Richard Hardacre, the new national president of the Alliance of Canadian Cinema, Television and Radio Artists (ACTRA), is a native Canadian with a loving attachment to New York.
In an interview last week, Hardacre, who began his two-year presidential term at the end of May, spoke of having a mother born in Manhattan and recalled journeying to the Big Apple as a young actor in the early 1980s. He was following his heart, he said -- in love with acting, but also in love with an American actress who was living in Manhattan. She was a Tony Award nominee, but that's all he would say about her.
He was trained for the stage, earning a degree at the University of Western Ontario and working in the classic tradition of Shakespeare and Chekhov.
"Only in the professional world did I begin working in new plays," he said. In 1976, his professional work led him to become a member of ACTRA, as well as Actors' Equity Association in both the United States and Canada. He is still a member of American Equity, but on "honorary withdrawal."
In all, Hardacre spent four years in New York, experiencing the life of most struggling actors, earning a living by tending bar: "I never want to do that again," he stressed. He took classes at HB Studio, studying with Carol Rosenfeld, Sandy Dennis, and Uta Hagen. There he moved away from the classic acting tradition and into "a much more gut-related style of acting."
"New York is the theatre capital of the world, and my roots were in theatre," he recalled. "But I found myself put up against people who sang and danced better than I could." So he began working in experimental theatre around Washington, D.C.
Then, Back North
By the mid-'80s, Hardacre had decided to move back to Canada, where he began working with the Shaw Festival at Niagara-on-the-Lake, Ontario. The festival runs from April to October and, he said, "to have six or eight months of work with a rep company is great fortune for an actor."
About that time, a Canadian tax shelter led to a boom in film production, and Hardacre found himself working regularly in movies and television. Now, a quarter of a century later and in the top leadership role at ACTRA, he still leans toward a simple, hard-working view of the artist's life.
"I consider myself a grassroots actor," he said, speaking pleasantly by phone from ACTRA's national office in Toronto. "I came out of theatre. I'm not a celebrity. I've worked consistently in Canada. What I've learned as a grassroots actor is that the public wants more of us on their screens."
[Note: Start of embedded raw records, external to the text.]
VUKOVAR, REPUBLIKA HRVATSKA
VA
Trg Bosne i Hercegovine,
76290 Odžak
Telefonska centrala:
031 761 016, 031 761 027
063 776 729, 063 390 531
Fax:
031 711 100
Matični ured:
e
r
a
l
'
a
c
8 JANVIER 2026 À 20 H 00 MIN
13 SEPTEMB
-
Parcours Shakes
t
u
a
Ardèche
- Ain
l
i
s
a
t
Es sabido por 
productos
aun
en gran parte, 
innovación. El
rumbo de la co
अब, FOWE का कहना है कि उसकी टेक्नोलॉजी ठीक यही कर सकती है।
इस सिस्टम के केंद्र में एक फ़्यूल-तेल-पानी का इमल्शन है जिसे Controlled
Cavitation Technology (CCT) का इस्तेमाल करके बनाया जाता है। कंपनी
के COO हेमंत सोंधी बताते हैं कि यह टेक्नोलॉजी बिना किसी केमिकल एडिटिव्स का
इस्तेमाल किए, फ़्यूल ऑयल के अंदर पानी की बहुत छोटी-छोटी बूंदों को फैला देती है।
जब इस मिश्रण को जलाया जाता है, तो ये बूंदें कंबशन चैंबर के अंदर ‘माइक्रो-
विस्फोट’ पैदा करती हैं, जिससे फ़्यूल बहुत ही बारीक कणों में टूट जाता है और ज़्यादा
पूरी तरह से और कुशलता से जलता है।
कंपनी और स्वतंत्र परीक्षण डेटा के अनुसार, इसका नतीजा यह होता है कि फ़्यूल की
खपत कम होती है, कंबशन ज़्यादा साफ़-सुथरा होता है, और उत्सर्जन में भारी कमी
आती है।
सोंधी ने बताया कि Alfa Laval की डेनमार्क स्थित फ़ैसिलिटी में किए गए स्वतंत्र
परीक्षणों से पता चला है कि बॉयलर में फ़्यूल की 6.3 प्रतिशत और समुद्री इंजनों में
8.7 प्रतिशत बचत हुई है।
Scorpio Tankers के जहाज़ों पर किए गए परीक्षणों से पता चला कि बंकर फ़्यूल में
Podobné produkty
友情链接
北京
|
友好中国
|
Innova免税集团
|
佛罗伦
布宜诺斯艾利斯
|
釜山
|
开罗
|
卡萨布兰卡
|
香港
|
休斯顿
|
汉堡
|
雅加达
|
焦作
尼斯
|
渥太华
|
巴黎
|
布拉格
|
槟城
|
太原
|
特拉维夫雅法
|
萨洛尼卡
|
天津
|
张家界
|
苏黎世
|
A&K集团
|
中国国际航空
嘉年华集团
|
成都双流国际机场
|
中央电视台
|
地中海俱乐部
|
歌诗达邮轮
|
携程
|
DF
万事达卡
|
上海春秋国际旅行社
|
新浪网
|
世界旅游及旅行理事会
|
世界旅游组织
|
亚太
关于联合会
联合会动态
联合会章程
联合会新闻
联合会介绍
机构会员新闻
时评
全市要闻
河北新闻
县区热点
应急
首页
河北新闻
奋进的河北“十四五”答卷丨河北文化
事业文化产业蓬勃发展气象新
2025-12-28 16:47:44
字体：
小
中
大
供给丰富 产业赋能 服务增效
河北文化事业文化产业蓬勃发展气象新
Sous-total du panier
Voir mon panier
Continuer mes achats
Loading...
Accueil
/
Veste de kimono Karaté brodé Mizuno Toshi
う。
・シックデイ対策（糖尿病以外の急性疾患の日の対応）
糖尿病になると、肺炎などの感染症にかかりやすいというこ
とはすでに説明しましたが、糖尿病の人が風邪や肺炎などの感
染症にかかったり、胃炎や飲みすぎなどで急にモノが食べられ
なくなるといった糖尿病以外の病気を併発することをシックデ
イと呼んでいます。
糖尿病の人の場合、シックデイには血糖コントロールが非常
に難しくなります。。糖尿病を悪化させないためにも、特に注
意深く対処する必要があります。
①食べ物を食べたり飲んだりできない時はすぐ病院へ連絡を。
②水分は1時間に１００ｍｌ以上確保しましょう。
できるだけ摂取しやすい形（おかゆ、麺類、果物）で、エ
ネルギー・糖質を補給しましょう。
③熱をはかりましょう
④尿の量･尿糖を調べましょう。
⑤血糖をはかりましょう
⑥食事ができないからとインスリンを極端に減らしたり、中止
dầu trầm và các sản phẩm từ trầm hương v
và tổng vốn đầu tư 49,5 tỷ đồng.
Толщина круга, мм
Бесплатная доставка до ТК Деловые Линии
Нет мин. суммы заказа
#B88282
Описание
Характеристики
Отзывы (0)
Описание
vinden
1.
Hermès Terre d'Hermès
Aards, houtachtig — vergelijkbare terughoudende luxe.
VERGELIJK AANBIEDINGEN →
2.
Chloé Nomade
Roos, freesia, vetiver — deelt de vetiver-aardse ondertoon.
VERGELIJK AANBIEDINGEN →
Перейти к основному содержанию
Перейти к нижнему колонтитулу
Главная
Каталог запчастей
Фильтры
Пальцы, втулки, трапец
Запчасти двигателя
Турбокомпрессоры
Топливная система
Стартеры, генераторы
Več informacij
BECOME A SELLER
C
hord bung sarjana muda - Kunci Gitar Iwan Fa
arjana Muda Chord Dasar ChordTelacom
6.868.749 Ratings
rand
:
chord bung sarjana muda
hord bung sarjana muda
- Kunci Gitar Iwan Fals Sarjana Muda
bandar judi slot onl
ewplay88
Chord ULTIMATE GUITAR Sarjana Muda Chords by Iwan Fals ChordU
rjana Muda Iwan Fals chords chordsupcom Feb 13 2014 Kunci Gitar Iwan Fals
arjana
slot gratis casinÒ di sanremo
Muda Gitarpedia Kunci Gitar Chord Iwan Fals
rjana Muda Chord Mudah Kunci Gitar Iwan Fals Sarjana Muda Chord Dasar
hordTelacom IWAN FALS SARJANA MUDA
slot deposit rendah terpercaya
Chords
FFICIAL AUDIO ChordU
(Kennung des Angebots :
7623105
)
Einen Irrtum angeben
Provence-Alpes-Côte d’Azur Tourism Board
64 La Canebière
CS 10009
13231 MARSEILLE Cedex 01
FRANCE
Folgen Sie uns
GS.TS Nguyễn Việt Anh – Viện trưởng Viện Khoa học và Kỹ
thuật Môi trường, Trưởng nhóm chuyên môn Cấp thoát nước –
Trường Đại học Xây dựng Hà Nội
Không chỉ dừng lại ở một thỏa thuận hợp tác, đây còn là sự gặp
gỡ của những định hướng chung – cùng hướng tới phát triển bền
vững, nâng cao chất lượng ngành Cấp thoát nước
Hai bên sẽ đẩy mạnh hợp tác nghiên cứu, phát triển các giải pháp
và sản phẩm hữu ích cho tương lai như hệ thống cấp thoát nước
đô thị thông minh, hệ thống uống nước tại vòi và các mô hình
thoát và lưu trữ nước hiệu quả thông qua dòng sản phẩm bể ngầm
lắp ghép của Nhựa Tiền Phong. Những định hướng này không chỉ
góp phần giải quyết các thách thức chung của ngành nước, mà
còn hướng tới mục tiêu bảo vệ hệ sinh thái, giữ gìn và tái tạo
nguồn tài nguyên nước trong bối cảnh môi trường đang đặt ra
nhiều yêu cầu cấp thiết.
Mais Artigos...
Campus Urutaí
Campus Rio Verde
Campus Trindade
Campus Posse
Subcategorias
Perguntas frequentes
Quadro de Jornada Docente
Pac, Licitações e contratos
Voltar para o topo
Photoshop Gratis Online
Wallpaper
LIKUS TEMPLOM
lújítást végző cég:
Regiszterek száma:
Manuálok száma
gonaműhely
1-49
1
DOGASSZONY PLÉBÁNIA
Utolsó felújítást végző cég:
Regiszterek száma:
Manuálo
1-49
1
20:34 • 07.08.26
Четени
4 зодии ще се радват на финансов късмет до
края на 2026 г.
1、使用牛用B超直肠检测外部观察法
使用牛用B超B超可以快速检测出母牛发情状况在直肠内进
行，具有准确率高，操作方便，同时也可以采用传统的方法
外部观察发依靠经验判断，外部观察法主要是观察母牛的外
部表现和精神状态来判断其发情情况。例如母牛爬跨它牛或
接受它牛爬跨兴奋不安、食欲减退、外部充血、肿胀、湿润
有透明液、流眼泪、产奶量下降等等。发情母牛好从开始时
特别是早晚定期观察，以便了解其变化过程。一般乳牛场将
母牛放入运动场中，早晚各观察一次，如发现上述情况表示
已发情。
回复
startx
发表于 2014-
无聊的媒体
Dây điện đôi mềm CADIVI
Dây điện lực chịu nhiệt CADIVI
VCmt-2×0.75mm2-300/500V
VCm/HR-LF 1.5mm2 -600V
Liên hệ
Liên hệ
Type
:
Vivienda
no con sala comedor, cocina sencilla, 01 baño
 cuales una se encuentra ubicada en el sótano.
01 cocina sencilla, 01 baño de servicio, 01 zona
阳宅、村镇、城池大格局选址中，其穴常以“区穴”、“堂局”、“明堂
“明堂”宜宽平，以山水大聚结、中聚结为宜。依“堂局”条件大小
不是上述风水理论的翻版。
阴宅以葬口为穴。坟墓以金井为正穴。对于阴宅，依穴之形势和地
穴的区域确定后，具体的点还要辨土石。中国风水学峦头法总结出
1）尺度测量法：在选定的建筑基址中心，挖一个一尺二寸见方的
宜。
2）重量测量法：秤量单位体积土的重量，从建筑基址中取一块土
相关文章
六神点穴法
And that leads Hardacre, in his role as ACTRA leader, to a major issue close to the heart of his union:
In the early '90s, he and others involved in the union "recognized, with the amount of production happening in film and TV, there wasn't a great amount of good roles for Canadian actors." In recent years, the union has also witnessed -- and fought -- the dwindling number of homegrown dramas on Canadian television.
Those problems led Hardacre to become a member of ACTRA's national council in 1995. Now, a decade later, as he takes the union's helm, he believes a turnaround may be happening.
"Film production is so migratory, it will go where producers get the best deal," he observed. "Canada has a significant amount of foreign production, but not healthy homegrown production. Our broadcasters on TV for a decade now have made huge profits in just simulcasting U.S. productions already available on major networks. ACTRA has seen some success for real growth of Canadian production, but we have some distance to go."
Hardacre hopes to make up that distance during his tenure as ACTRA's president. He also hopes to continue the bond that ACTRA has with the actors' unions in the United States. He noted that he's a good friend of John Connolly, national president of the American Federation of Television and Radio Artists (AFTRA), and added that ACTRA has worked with Equity, AFTRA, the Screen Actors Guild, and other North American actors' unions through the International Federation of Actors.
In taking office at the end of last month, Hardacre summarized the test facing ACTRA:
"The greatest challenge to our culture is a global industry that considers Canada as a branch plant. Our theatre and recording artists have already created a unique voice for Canada. Now it's ACTRA's turn to build on this momentum and inspire government to create a solid cultural policy. We're holding the nerve bundle of the Canadian spirit and if we protect it, our film and television industry can help weave the fabric of our culture -- one that can't be torn by global pressures."